» Text segment:
====================
Results of a recent research show the high impact of improved vegetable seed varieties on the income of farmers. The research was done in five countries that included Thailand, Indonesia, Vietnam, India and the Philippines.
The study surveyed the yield as well as the incomes obtained by farmers who planted improved seeds, mostly hybrids, vis a vis farmers who planted the traditional open-pollinated varieties (OPV).
The results show that net profits achieved by farmers planting hybrid seeds often increased by 50 percent. Adopters of hybrid tomatoes and chili peppers in Java, Indonesia, for instance, have obtained yields that are two times those of the non-adopters. They also made a much bigger gross profit.
For instance, 79 Indonesian farmers who planted the Permata hybrid tomato made a gross profit of US$3,607 per hectare equivalent to P155,101 in Philippine money. On the other hand, the six farmers who planted the traditional variety made a gross profit of only US$1,673 or P72,440 per hectare.
====================
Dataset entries
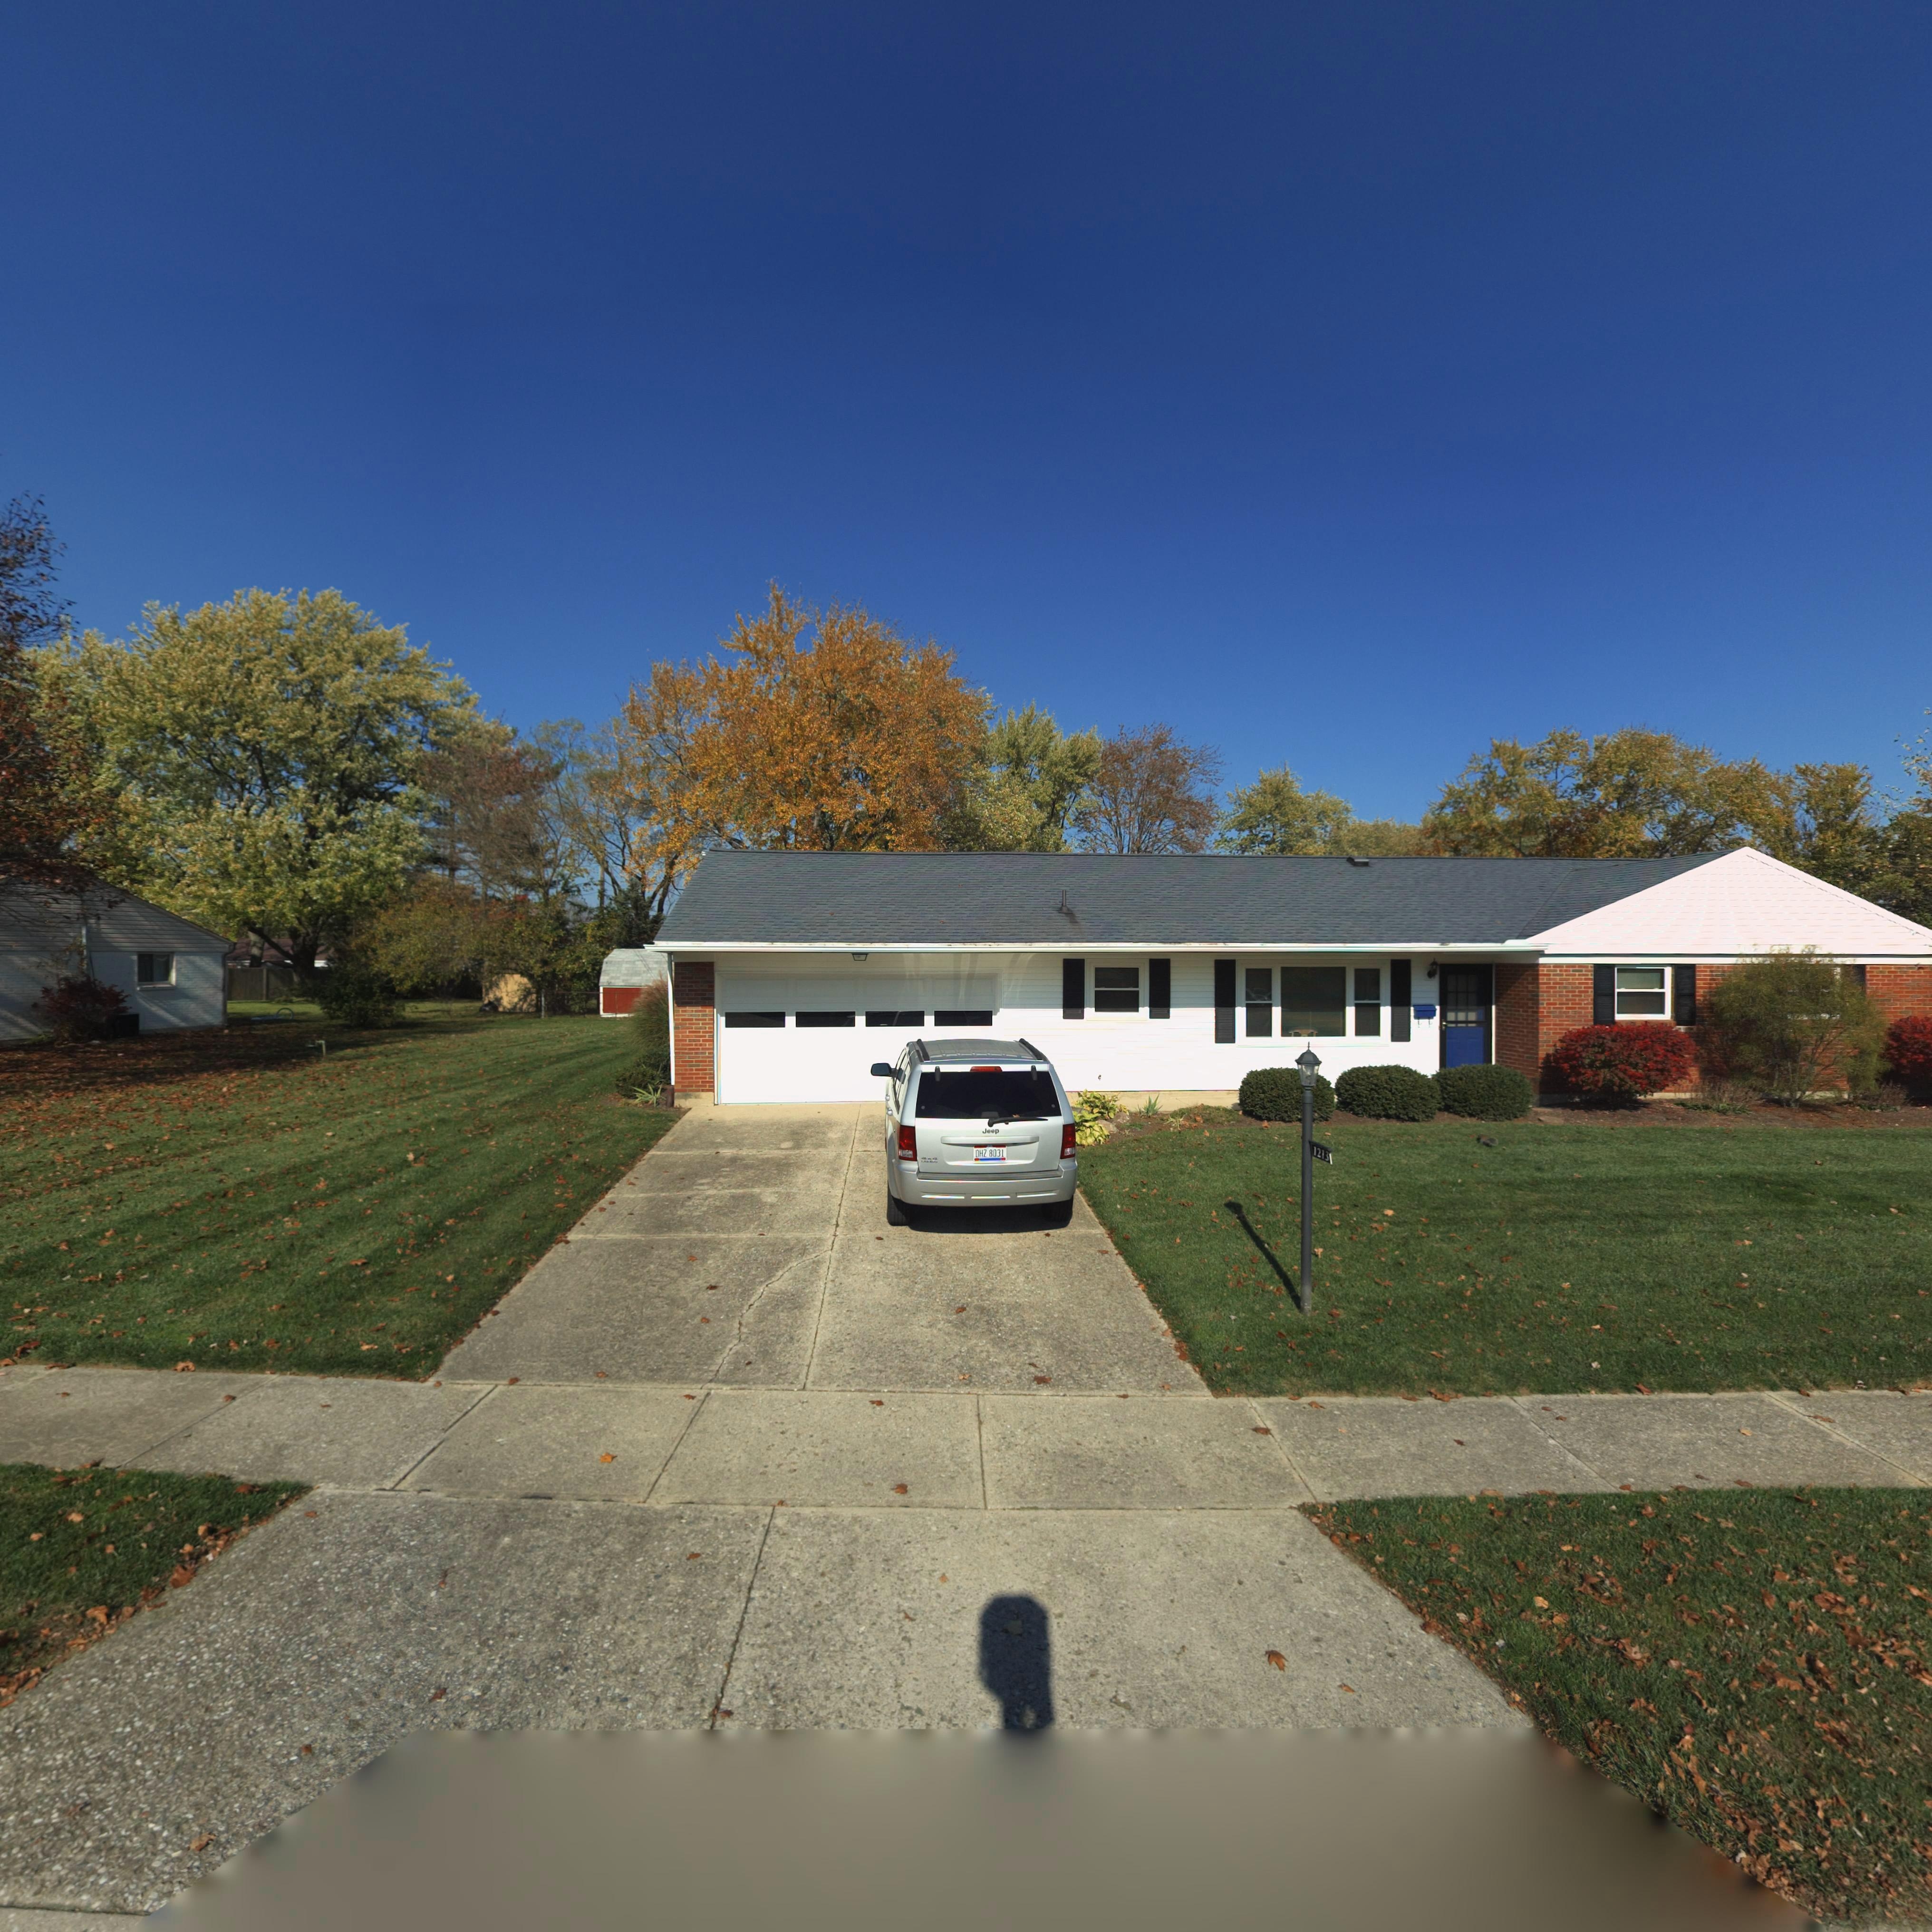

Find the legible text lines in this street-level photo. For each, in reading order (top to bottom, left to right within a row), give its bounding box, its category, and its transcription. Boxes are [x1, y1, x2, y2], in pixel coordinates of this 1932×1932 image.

[982, 1128, 1000, 1135] None: Jeep
[920, 1156, 938, 1160] None: 4x4
[975, 1149, 1005, 1157] None: DHZ 8031
[1312, 1145, 1329, 1163] StreetNumber: 1213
====================
Answer these questions from the text on improved vegetable seed varieties:
(a) In which five countries was the research carried out?
(b) What kind of varieties did the farmers who did not plant improved seeds use?
(c) What gross profit per hectare did the 79 Indonesian farmers who planted the Permata hybrid tomato make?

» Result of the task:
(a) Thailand, Indonesia, Vietnam, India and the Philippines.
(b) Traditional open-pollinated varieties (OPV).
(c) US$3,607 per hectare, equivalent to P155,101 in Philippine money.